__PROVIDED ENTRIES__:
----------------------------------------

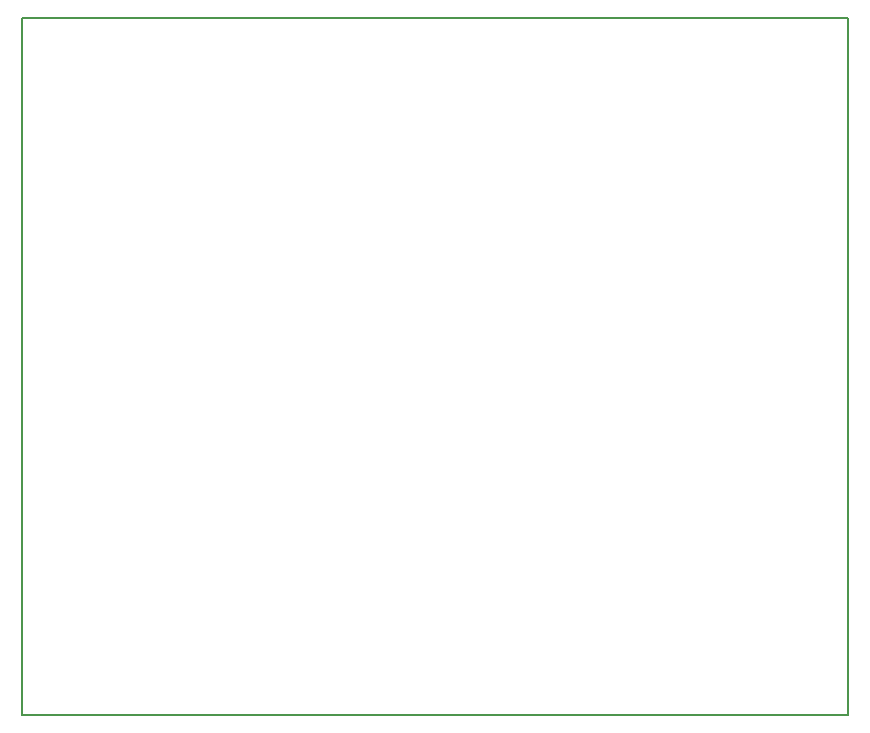
<source format=gbr>
G04 DipTrace 3.2.0.0*
G04 armboard1_layout_12PINCONNECTOR_BoardOutline.gbr*
%MOMM*%
G04 #@! TF.FileFunction,Profile*
G04 #@! TF.Part,Single*
%ADD11C,0.14*%
%FSLAX35Y35*%
G04*
G71*
G90*
G75*
G01*
G04 BoardOutline*
%LPD*%
X-4182750Y-2989237D2*
D11*
X2817250D1*
Y2910763D1*
X-4182750D1*
Y-2989237D1*
M02*

</source>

----------------------------------------

__EXERCISE DIRECTIONS__: An exact printout of the listing is needed, minus any pictures it contains.

__RESPONSE__:
<source format=gbr>
G04 DipTrace 3.2.0.0*
G04 armboard1_layout_12PINCONNECTOR_BoardOutline.gbr*
%MOMM*%
G04 #@! TF.FileFunction,Profile*
G04 #@! TF.Part,Single*
%ADD11C,0.14*%
%FSLAX35Y35*%
G04*
G71*
G90*
G75*
G01*
G04 BoardOutline*
%LPD*%
X-4182750Y-2989237D2*
D11*
X2817250D1*
Y2910763D1*
X-4182750D1*
Y-2989237D1*
M02*

</source>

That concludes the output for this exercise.